LEHIGH VALLEY, Pa. - Sitting in his backyard, John Pequeno points out just how badly a recent fire damaged his Upper Nazareth Township home.
From the back of the house, all that’s left is a charred black shell, revealing how the upper floors collapsed into the basement. Pequeno lost his beloved Yorkshire terrier, Marshall, and most of his possessions to the blaze at Rising Sun Court.
Almost immediately, friends and family started asking how they could help, but Pequeno, a successful Allentown businessman, said he didn’t need the money.
Instead, he set up a GoFundMe page to raise $15,000 for the nine local fire departments that responded.
“My parents are from Portugal and they always taught me that you only take help when you need it,” said Pequeno, the founder and president of Ideal Concepts, an insurance technology company with headquarters in Allentown.
He started the company in 2005, not long after graduating with a master’s degree in computer engineering from Lehigh University. He’s lived at his home on Rising Sun Court for 10 years.
Pequeno recalled how firefighters put their lives on the line trying to save his home.
They ran into the house multiple times in an effort to save Marshall, eventually finding him hiding under a couch. Firefighters tried to resuscitate the dog for 10 minutes, but he succumbed to smoke inhalation.
When Pequeno remembered the 1,000-gallon propane tank in the backyard that heats the pool and gas fireplace, a firefighter didn’t hesitate to make sure the valve was off, despite nearby flames that stretched 20 feet into the air.
Several days later, when Pequeno wanted to search the rubble for anything that could be salvaged, seven Upper Nazareth Fire Department members showed up to offer help.
“I never realized most of these smaller- and medium-sized fire departments rely on volunteers,” Pequeno said.
Indeed, all nine departments that will benefit from the fundraiser are composed of volunteers.
Jeff Fassl, president and assistant chief of the Upper Nazareth Fire Department, said he’s never seen anything like this.

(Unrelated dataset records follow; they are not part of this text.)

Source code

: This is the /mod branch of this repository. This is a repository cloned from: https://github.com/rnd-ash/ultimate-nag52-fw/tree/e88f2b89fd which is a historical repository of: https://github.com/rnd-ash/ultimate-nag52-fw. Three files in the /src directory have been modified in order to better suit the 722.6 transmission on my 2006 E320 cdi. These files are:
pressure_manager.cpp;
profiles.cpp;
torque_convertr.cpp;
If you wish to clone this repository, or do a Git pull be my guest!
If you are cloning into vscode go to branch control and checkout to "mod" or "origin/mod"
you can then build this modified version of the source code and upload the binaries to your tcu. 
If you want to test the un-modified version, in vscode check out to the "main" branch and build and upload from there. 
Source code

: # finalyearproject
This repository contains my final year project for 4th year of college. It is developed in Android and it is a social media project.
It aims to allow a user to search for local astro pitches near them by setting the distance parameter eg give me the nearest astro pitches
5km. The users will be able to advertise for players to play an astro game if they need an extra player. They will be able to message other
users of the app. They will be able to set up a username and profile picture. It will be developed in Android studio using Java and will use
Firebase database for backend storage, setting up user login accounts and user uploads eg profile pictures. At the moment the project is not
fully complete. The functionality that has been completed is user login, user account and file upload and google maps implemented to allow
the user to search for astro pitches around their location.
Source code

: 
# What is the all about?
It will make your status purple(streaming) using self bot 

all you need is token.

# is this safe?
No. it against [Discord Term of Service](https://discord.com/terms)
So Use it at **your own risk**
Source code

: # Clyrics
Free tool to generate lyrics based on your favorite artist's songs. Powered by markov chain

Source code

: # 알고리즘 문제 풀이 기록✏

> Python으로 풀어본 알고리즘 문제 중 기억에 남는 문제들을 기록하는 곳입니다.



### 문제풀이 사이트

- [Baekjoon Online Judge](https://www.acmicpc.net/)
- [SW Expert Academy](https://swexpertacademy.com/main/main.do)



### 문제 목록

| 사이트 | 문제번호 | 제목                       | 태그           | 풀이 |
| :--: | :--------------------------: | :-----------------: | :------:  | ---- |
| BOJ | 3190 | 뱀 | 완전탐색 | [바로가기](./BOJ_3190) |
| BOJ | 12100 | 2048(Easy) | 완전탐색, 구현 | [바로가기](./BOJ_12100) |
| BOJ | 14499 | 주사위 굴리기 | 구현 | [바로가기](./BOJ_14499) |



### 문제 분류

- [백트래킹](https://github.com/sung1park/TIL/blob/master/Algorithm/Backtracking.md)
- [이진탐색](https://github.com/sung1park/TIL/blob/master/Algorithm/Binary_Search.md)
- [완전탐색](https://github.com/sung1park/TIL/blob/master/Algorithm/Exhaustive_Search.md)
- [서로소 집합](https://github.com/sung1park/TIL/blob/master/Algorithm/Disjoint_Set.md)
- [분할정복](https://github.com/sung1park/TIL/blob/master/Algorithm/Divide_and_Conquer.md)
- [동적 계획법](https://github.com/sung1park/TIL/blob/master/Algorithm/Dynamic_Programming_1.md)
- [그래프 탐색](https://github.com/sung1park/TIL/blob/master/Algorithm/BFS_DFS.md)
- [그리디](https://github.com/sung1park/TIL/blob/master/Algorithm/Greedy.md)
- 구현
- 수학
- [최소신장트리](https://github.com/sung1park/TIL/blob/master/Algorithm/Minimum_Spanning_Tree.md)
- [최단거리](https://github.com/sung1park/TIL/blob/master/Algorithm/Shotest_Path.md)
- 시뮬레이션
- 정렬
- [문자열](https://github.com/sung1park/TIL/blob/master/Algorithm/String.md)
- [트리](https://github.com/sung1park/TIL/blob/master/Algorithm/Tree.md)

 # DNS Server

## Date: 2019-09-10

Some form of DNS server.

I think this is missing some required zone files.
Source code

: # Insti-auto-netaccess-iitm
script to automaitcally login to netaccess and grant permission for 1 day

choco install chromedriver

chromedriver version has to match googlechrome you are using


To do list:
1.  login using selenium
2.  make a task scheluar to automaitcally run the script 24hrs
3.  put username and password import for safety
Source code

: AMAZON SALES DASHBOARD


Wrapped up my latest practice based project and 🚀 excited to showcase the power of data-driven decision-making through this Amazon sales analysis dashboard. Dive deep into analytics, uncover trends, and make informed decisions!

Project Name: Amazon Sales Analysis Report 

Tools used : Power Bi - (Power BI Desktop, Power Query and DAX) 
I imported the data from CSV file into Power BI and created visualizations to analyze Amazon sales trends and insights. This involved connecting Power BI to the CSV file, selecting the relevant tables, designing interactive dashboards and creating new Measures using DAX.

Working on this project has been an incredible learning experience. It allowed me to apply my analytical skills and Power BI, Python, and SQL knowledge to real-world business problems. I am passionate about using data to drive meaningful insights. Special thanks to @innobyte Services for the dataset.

“It’s amazing. I’ve been a volunteer in the fire service for close to 30 years, and this is the first time I’ve ever seen someone after a tragedy stepping up and not accepting the help from the community, but spreading it out to the volunteers who risk their lives and pretty much rely on fundraising to make it work,” he said.
Although Fassl’s department receives some taxpayer dollars, most of their money comes from donations that go toward purchasing fire equipment and even fuel for the trucks, he said.
Pequeno was attending a business networking event when his cellphone started to ring. At first he ignored it, but after four calls in a row he picked up to his frantic neighbor shouting, “Your house is on fire! It’s gone!”
“I said, ‘What are you talking about?’ “ Pequeno said.
He managed to get home within 15 minutes, but by that point flames were shooting 20 feet into the air from the top of the roof. The cause of the fire is still under investigation.
Pequeno said he lost all of his material possessions in the fire, but he’s thankful no one was injured and he has a place to stay.
“This is bad, but someone always has it worse,” he said.